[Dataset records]

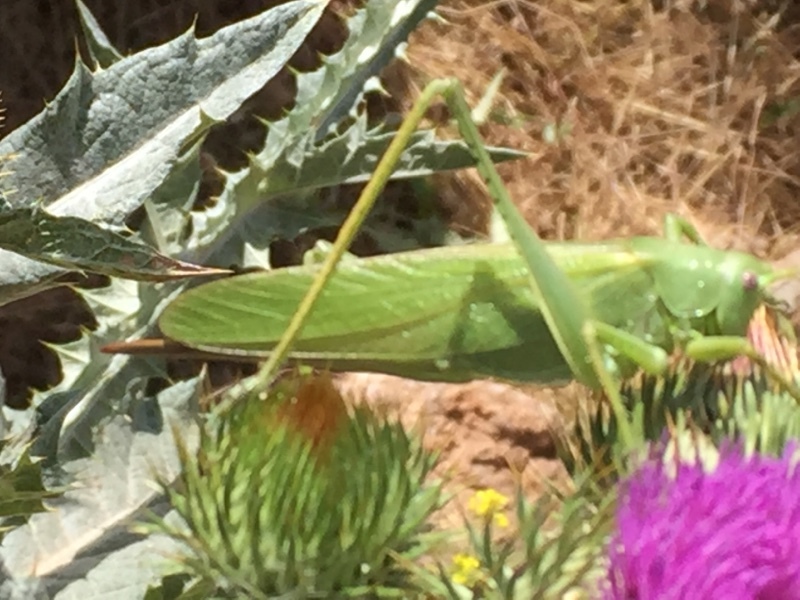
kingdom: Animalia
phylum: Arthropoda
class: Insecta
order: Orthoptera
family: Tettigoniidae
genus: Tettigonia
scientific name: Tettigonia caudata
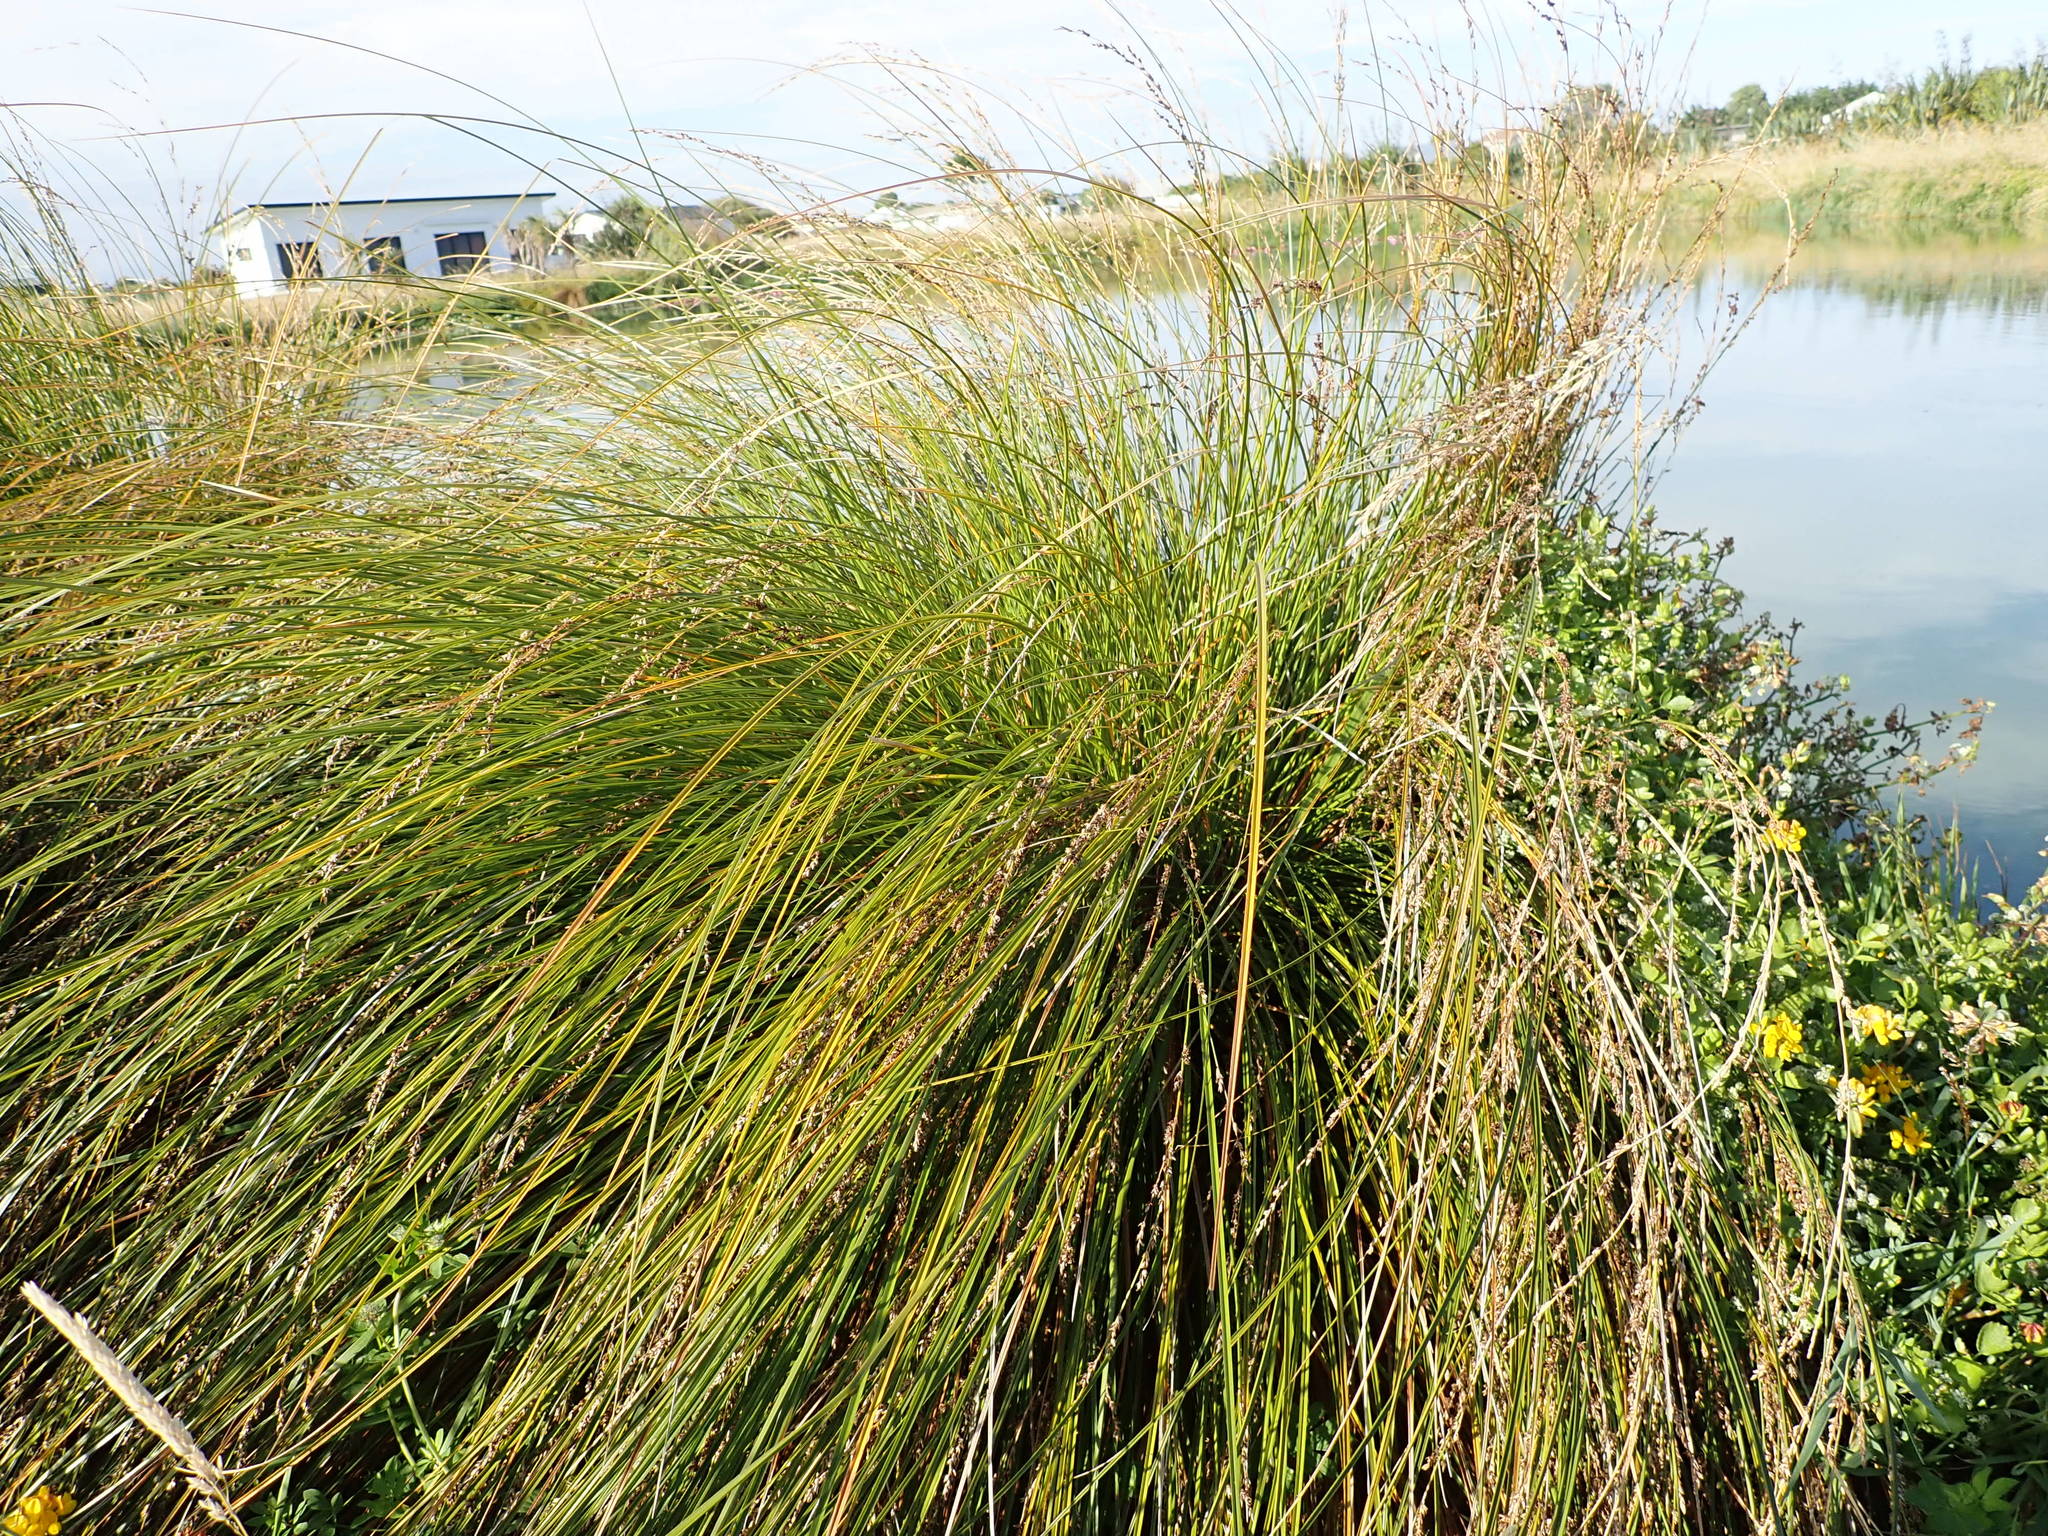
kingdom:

■ **PROBLEM TO SOLVE**: Could you write out all the rows again with every "scientific name" swapped for "species" and everything else unchanged, leaving the pictures out?

■ **PROBLEM SOLUTION**:
kingdom: Animalia
phylum: Arthropoda
class: Insecta
order: Orthoptera
family: Tettigoniidae
genus: Tettigonia
species: Tettigonia caudata
kingdom:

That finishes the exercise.